== Segment start ==

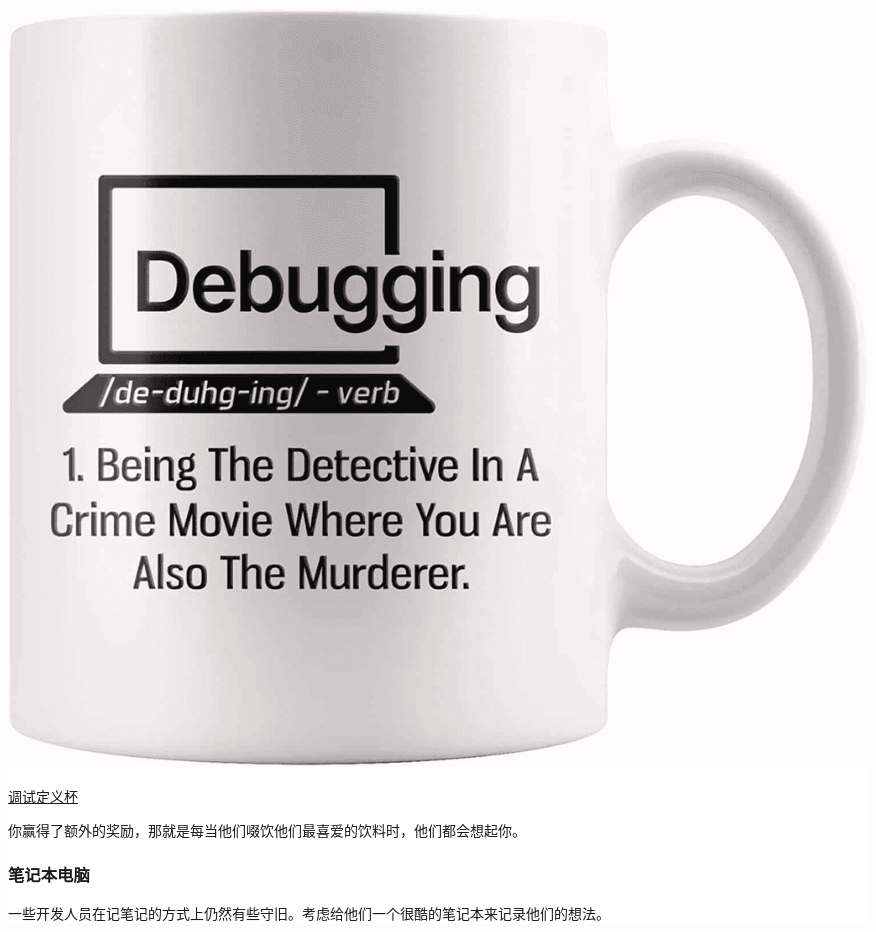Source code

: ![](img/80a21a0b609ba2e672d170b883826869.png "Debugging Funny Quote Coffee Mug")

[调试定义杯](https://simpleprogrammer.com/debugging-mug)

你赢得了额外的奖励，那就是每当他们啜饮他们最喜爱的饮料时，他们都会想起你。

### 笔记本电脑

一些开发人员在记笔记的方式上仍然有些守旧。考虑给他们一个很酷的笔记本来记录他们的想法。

== Segment end ==

= ACTION ITEM =
Print every line of text from the records above without changing anything, and leave the pictures out.

= EXERCISE OUTPUT =
Source code

: ![](img/80a21a0b609ba2e672d170b883826869.png "Debugging Funny Quote Coffee Mug")

[调试定义杯](https://simpleprogrammer.com/debugging-mug)

你赢得了额外的奖励，那就是每当他们啜饮他们最喜爱的饮料时，他们都会想起你。

### 笔记本电脑

一些开发人员在记笔记的方式上仍然有些守旧。考虑给他们一个很酷的笔记本来记录他们的想法。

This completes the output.